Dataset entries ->
______

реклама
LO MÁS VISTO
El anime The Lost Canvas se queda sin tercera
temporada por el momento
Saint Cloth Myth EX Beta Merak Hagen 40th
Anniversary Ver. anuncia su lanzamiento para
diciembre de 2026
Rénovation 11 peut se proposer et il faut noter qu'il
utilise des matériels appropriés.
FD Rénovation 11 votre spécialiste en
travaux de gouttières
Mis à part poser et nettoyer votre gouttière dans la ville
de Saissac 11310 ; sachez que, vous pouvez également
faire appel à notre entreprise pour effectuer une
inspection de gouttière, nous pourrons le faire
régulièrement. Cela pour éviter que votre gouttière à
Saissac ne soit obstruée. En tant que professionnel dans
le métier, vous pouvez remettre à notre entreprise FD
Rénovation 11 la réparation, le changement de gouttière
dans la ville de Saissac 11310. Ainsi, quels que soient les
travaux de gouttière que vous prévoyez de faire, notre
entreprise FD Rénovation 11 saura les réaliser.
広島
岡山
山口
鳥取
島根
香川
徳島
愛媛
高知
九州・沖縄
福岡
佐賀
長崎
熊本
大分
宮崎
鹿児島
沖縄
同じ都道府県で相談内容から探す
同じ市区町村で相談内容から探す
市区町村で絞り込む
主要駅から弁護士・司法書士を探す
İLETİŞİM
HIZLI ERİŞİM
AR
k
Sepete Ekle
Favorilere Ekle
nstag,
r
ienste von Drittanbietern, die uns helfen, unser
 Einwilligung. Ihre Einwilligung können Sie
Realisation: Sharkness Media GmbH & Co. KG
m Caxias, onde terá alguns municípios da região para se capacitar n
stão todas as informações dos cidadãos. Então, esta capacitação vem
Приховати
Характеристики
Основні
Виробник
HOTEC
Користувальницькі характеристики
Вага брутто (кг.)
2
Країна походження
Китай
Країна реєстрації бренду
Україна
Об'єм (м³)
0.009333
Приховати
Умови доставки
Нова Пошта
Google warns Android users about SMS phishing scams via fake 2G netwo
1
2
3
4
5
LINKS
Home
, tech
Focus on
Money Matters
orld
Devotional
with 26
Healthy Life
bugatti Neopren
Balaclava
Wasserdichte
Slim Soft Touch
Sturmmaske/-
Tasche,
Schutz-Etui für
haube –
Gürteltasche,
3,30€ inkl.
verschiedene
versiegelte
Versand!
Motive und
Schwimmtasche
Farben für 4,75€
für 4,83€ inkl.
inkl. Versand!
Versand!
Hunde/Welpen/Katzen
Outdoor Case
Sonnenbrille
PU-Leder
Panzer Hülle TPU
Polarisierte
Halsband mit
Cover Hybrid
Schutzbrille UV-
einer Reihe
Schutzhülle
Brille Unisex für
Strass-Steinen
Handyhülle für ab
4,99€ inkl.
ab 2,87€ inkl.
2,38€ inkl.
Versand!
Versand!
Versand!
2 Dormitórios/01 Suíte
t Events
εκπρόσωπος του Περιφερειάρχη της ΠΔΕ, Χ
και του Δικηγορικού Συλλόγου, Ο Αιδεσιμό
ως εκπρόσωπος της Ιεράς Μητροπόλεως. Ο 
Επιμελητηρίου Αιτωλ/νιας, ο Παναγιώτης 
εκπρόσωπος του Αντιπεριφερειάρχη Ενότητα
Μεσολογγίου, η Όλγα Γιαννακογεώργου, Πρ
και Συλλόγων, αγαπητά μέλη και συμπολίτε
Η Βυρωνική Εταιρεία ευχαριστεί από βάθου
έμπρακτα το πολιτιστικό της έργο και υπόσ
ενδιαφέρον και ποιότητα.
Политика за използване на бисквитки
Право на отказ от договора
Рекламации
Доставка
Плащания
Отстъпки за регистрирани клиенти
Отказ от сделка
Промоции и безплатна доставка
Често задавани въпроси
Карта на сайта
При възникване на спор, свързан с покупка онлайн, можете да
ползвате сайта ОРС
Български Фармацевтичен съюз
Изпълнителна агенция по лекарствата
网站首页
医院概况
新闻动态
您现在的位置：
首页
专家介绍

______

WRITTEN TASK -> Copy out every line of the listing above, character for character, keeping the original order.

RESPONSE AREA ->
реклама
LO MÁS VISTO
El anime The Lost Canvas se queda sin tercera
temporada por el momento
Saint Cloth Myth EX Beta Merak Hagen 40th
Anniversary Ver. anuncia su lanzamiento para
diciembre de 2026
Rénovation 11 peut se proposer et il faut noter qu'il
utilise des matériels appropriés.
FD Rénovation 11 votre spécialiste en
travaux de gouttières
Mis à part poser et nettoyer votre gouttière dans la ville
de Saissac 11310 ; sachez que, vous pouvez également
faire appel à notre entreprise pour effectuer une
inspection de gouttière, nous pourrons le faire
régulièrement. Cela pour éviter que votre gouttière à
Saissac ne soit obstruée. En tant que professionnel dans
le métier, vous pouvez remettre à notre entreprise FD
Rénovation 11 la réparation, le changement de gouttière
dans la ville de Saissac 11310. Ainsi, quels que soient les
travaux de gouttière que vous prévoyez de faire, notre
entreprise FD Rénovation 11 saura les réaliser.
広島
岡山
山口
鳥取
島根
香川
徳島
愛媛
高知
九州・沖縄
福岡
佐賀
長崎
熊本
大分
宮崎
鹿児島
沖縄
同じ都道府県で相談内容から探す
同じ市区町村で相談内容から探す
市区町村で絞り込む
主要駅から弁護士・司法書士を探す
İLETİŞİM
HIZLI ERİŞİM
AR
k
Sepete Ekle
Favorilere Ekle
nstag,
r
ienste von Drittanbietern, die uns helfen, unser
 Einwilligung. Ihre Einwilligung können Sie
Realisation: Sharkness Media GmbH & Co. KG
m Caxias, onde terá alguns municípios da região para se capacitar n
stão todas as informações dos cidadãos. Então, esta capacitação vem
Приховати
Характеристики
Основні
Виробник
HOTEC
Користувальницькі характеристики
Вага брутто (кг.)
2
Країна походження
Китай
Країна реєстрації бренду
Україна
Об'єм (м³)
0.009333
Приховати
Умови доставки
Нова Пошта
Google warns Android users about SMS phishing scams via fake 2G netwo
1
2
3
4
5
LINKS
Home
, tech
Focus on
Money Matters
orld
Devotional
with 26
Healthy Life
bugatti Neopren
Balaclava
Wasserdichte
Slim Soft Touch
Sturmmaske/-
Tasche,
Schutz-Etui für
haube –
Gürteltasche,
3,30€ inkl.
verschiedene
versiegelte
Versand!
Motive und
Schwimmtasche
Farben für 4,75€
für 4,83€ inkl.
inkl. Versand!
Versand!
Hunde/Welpen/Katzen
Outdoor Case
Sonnenbrille
PU-Leder
Panzer Hülle TPU
Polarisierte
Halsband mit
Cover Hybrid
Schutzbrille UV-
einer Reihe
Schutzhülle
Brille Unisex für
Strass-Steinen
Handyhülle für ab
4,99€ inkl.
ab 2,87€ inkl.
2,38€ inkl.
Versand!
Versand!
Versand!
2 Dormitórios/01 Suíte
t Events
εκπρόσωπος του Περιφερειάρχη της ΠΔΕ, Χ
και του Δικηγορικού Συλλόγου, Ο Αιδεσιμό
ως εκπρόσωπος της Ιεράς Μητροπόλεως. Ο 
Επιμελητηρίου Αιτωλ/νιας, ο Παναγιώτης 
εκπρόσωπος του Αντιπεριφερειάρχη Ενότητα
Μεσολογγίου, η Όλγα Γιαννακογεώργου, Πρ
και Συλλόγων, αγαπητά μέλη και συμπολίτε
Η Βυρωνική Εταιρεία ευχαριστεί από βάθου
έμπρακτα το πολιτιστικό της έργο και υπόσ
ενδιαφέρον και ποιότητα.
Политика за използване на бисквитки
Право на отказ от договора
Рекламации
Доставка
Плащания
Отстъпки за регистрирани клиенти
Отказ от сделка
Промоции и безплатна доставка
Често задавани въпроси
Карта на сайта
При възникване на спор, свързан с покупка онлайн, можете да
ползвате сайта ОРС
Български Фармацевтичен съюз
Изпълнителна агенция по лекарствата
网站首页
医院概况
新闻动态
您现在的位置：
首页
专家介绍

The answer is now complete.